In the continuing story of Israel, God clearly set about testing their faithfulness to Him, and expected them to obey His commands. He miraculously sent them the food they needed, along with specific instructions as to how to get the food, with a clearly stated purpose: “By evening you will realize it was the Lord who brought you out of the land of Egypt. In the morning you will see the glory of the Lord, because He has heard your complaints…” When some didn’t obey the instructions, God explained further: “How long will these people refuse to obey my commands and instructions? They must realize that the Sabbath is the Lord’s gift to you. That is why He gives you a two-day supply on the sixth day, so there will be enough for two days.” (Exodus 16:28-29) Provision for their needs along with an unexpected gift…but with instructions to be obeyed.

Why do we always think our plan is better than His?

What if obedience is not about being coerced by someone exerting their position, power, and authority, but is a freely given response to evident superiority, knowledge, and ability? What if God knows far more about what we need than we do? Like a good parent, He loves us by training, discipline, and correction to mold our character. He teaches us through both good and bad experiences that we can depend on Him – that He is faithful and trustworthy. We learn to see more and more clearly just who He is – a good and loving Father.

Our Lord never insists on having authority over us. He never says, “You will submit to me.” No, He leaves us perfectly free to choose He never insists on obedience, but when we truly see Him we will instantly obey Him. Then He is easily Lord of our life, and we live in adoration of Him from morning till night. The level of my growth in grace is revealed by the way I look at obedience.  

~Oswald Chambers, My Utmost for His Highest July 19

God Almighty | 10.10.16

Did you ever wonder why God made the people of Israel go through the plagues, right after He had promised He was going to deliver them? What kind of loving God would allow this, much less actually even cause it? In their misery, and of course not knowing how the story was going to end, they couldn’t even begin to picture the good ending that God promised through Moses.

As I was reading through this story in Exodus, I was struck by how very clear God was about His purpose for this whole adventure. Over and over, different variations of the same reasons are spelled out: “…so that you may know that I am the Lord” and “the Egyptians will know that there is no one like me in all the earth.”

I noticed an interesting turn halfway through the story. God allowed the Israelites to experience the first few plagues along with all of Egypt. Imagine how confused and angry they were toward God at that point. But then, God started exempting them from the increasingly horrific plagues that kept on coming, but now only on the Egyptians. The story doesn’t tell how the Israelites responded, but I’m guessing their view of God was shifting. Maybe they were just a little bit more ready to trust that He really was working on their behalf, a bit closer to recognizing Him as sovereign and powerful Lord God Almighty—more so than if they had just been allowed to walk away on the first try.

God was working on a much bigger plan than the people of Israel could see.
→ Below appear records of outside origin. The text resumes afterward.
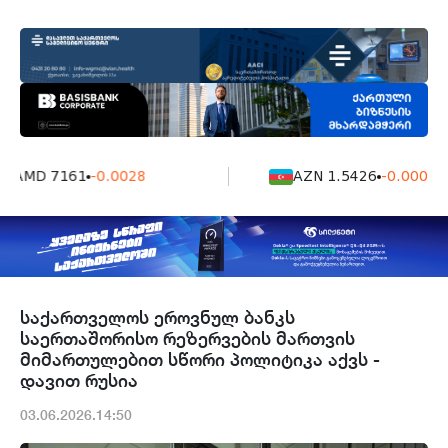
AMD 7161
-0.0028
AZN 1.5426
-0.0004
საქართველოს ეროვნულ ბანკს
საერთაშორისო რეზერვების მართვის
მიმართულებით სწორი პოლიტიკა აქვს -
დავით რუსია
03.06.2026.14:50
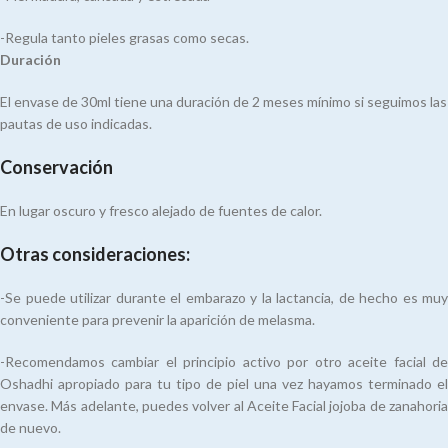
-Regula tanto pieles grasas como secas.
Duración
El envase de 30ml tiene una duración de 2 meses mínimo si seguimos las
pautas de uso indicadas.
Conservación
En lugar oscuro y fresco alejado de fuentes de calor.
Otras consideraciones:
-Se puede utilizar durante el embarazo y la lactancia, de hecho es muy
conveniente para prevenir la aparición de melasma.
-Recomendamos cambiar el principio activo por otro aceite facial de
Oshadhi apropiado para tu tipo de piel una vez hayamos terminado el
envase. Más adelante, puedes volver al Aceite Facial jojoba de zanahoria
de nuevo.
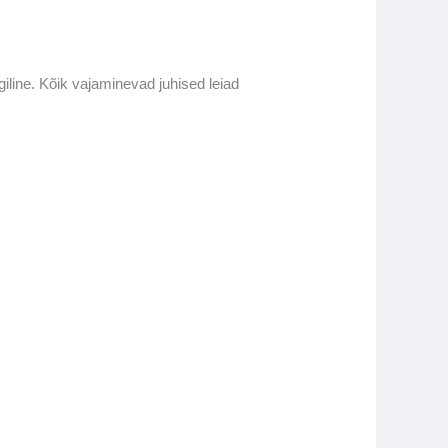
giline. Kõik vajaminevad juhised leiad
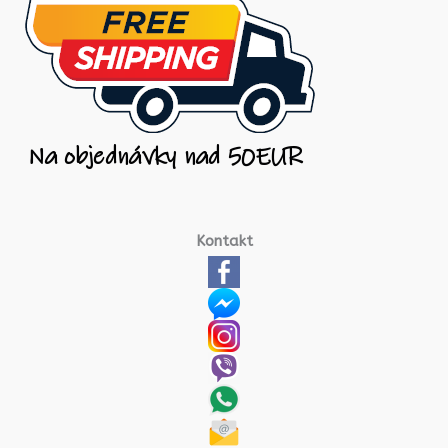
Kontakt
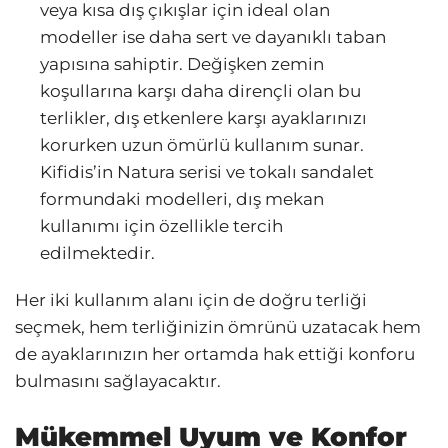
veya kısa dış çıkışlar için ideal olan
modeller ise daha sert ve dayanıklı taban
yapısına sahiptir. Değişken zemin
koşullarına karşı daha dirençli olan bu
terlikler, dış etkenlere karşı ayaklarınızı
korurken uzun ömürlü kullanım sunar.
Kifidis’in Natura serisi ve tokalı sandalet
formundaki modelleri, dış mekan
kullanımı için özellikle tercih
edilmektedir.
Her iki kullanım alanı için de doğru terliği
seçmek, hem terliğinizin ömrünü uzatacak hem
de ayaklarınızın her ortamda hak ettiği konforu
bulmasını sağlayacaktır.
Mükemmel Uyum ve Konfor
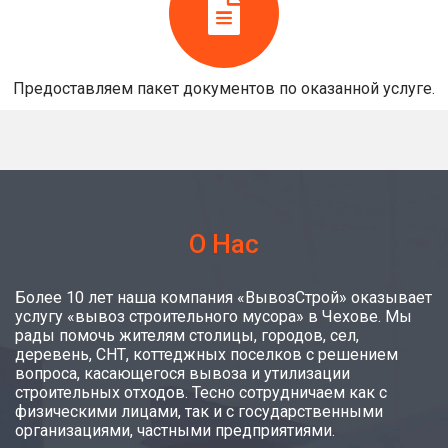
Предоставляем пакет документов по оказанной услуге.
О Нас
Более 10 лет наша компания «ВывозСтрой» оказывает
услугу «вывоз строительного мусора» в Чехове. Мы
рады помочь жителям столицы, городов, сел,
деревень, СНТ, коттеджных поселков с решением
вопроса, касающегося вывоза и утилизации
строительных отходов. Тесно сотрудничаем как с
физическими лицами, так и с государственными
организациями, частными предприятиями.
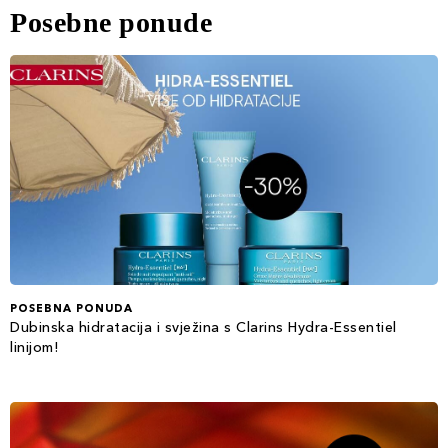
Posebne ponude
POSEBNA PONUDA
Dubinska hidratacija i svježina s Clarins Hydra-Essentiel
linijom!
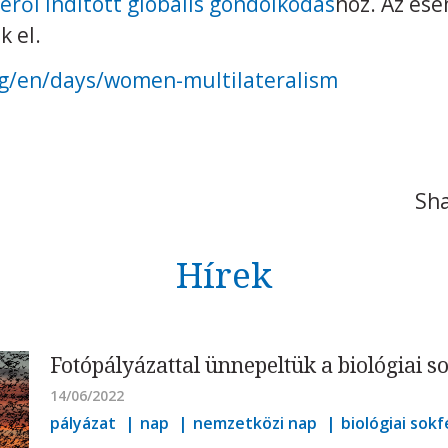
éről indított globális gondolkodás
hoz. Az es
 el.
g/en/days/women-multilateralism
Sha
Hírek
Fotópályázattal ünnepeltük a biológiai s
14/06/2022
pályázat
nap
nemzetközi nap
biológiai sok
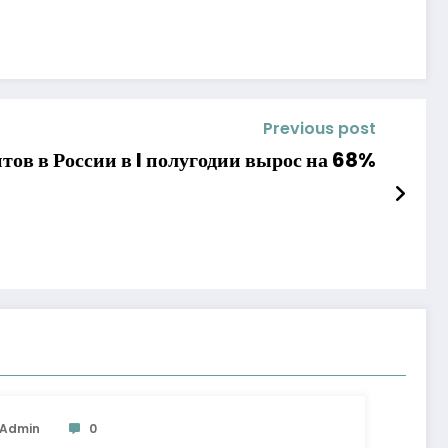
Previous post
тов в России в I полугодии вырос на 68%
Admin
0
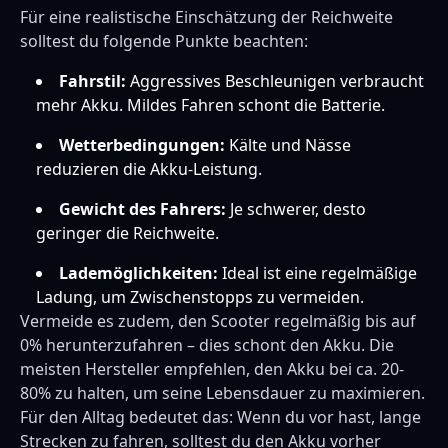
Für eine realistische Einschätzung der Reichweite
solltest du folgende Punkte beachten:
Fahrstil:
Aggressives Beschleunigen verbraucht
mehr Akku. Mildes Fahren schont die Batterie.
Wetterbedingungen:
Kälte und Nässe
reduzieren die Akku-Leistung.
Gewicht des Fahrers:
Je schwerer, desto
geringer die Reichweite.
Lademöglichkeiten:
Ideal ist eine regelmäßige
Ladung, um Zwischenstopps zu vermeiden.
Vermeide es zudem, den Scooter regelmäßig bis auf
0% herunterzufahren – dies schont den Akku. Die
meisten Hersteller empfehlen, den Akku bei ca. 20-
80% zu halten, um seine Lebensdauer zu maximieren.
Für den Alltag bedeutet das: Wenn du vor hast, lange
Strecken zu fahren, solltest du den Akku vorher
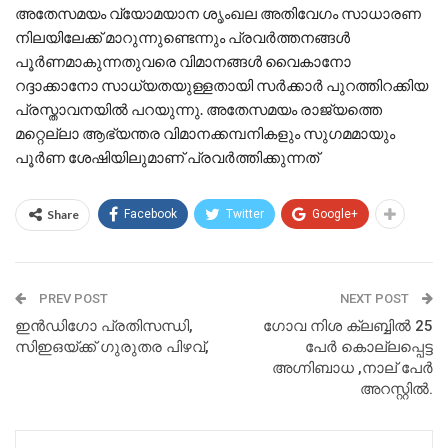
അതേസമയം വ്യോമയാന ശൃംഖല അതിവേഗം സാധാരണ
നിലയിലേക്ക് മാറുന്നുണ്ടെന്നും പ്രവര്‍ത്തനങ്ങള്‍
പൂര്‍ണമാകുന്നതുവരെ വിമാനങ്ങള്‍ വൈകാനോ
റദ്ദാക്കാനോ സാധ്യതയുള്ളതായി സര്‍ക്കാര്‍ പുറത്തിറക്കിയ
പ്രസ്താവനയില്‍ പറയുന്നു. അതേസമയം രാജ്യത്തെ
മറ്റെല്ലാ ആഭ്യന്തര വിമാനക്കമ്പനികളും സുഗമമായും
പൂര്‍ണ ശേഷിയിലുമാണ് പ്രവര്‍ത്തിക്കുന്നത്
Share
Facebook
Twitter
Google+
PREV POST
NEXT POST
ഇൻഡിഗോ പ്രതിസന്ധി,
ഗോവ നിശ ക്ലബ്ബിൽ 25
സിഇഒയ്ക്ക് ഗുരുതര പിഴവ്,
പേർ കൊല്ലപ്പെട്ട
അഗ്നിബാധ ,നാല് പേർ
അറസ്റ്റിൽ.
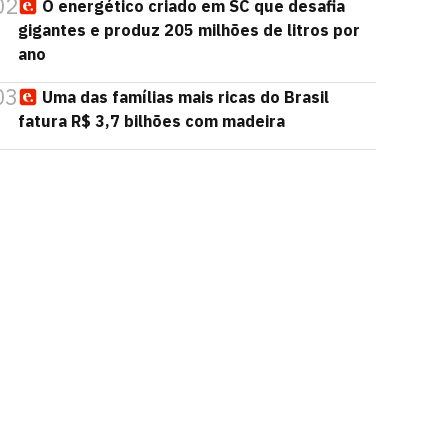
02
O energético criado em SC que desafia
gigantes e produz 205 milhões de litros por
ano
03
Uma das famílias mais ricas do Brasil
fatura R$ 3,7 bilhões com madeira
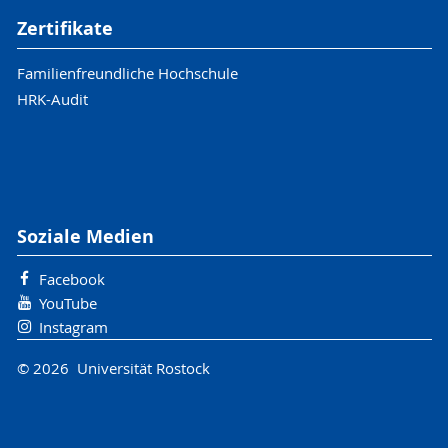
Zertifikate
Familienfreundliche Hochschule
HRK-Audit
Soziale Medien
Facebook
YouTube
Instagram
© 2026 Universität Rostock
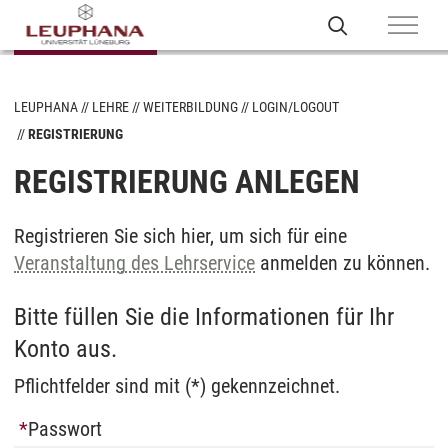
LEUPHANA
LEHRE
WEITERBILDUNG
LOGIN/LOGOUT
REGISTRIERUNG
REGISTRIERUNG ANLEGEN
Registrieren Sie sich hier, um sich für eine
Veranstaltung des Lehrservice
anmelden zu können.
Bitte füllen Sie die Informationen für Ihr
Konto aus.
Pflichtfelder sind mit (*) gekennzeichnet.
Passwort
He did, in fact, keep His promise to them, and in such a big way that the story is still being told today. He did, in fact, bring relief and hope in the middle of the plagues, growing their ability to trust that He really was God Almighty and was working toward their rescue.

When things are going smoothly and life seems easy, our natural response seems to be that we forget God. But, we call out for Him when we are in pain. In our need and powerlessness we begin to experience the ways that He is working for good – and not just for us, but weaving our lives together with seemingly random and often painful circumstances, and other people, for His purposes.

Is it possible that God allows hard times to come to us so that we might turn to Him and be more able to recognize Him as our loving, good, and all-powerful Lord God Almighty? He is God, and we are not.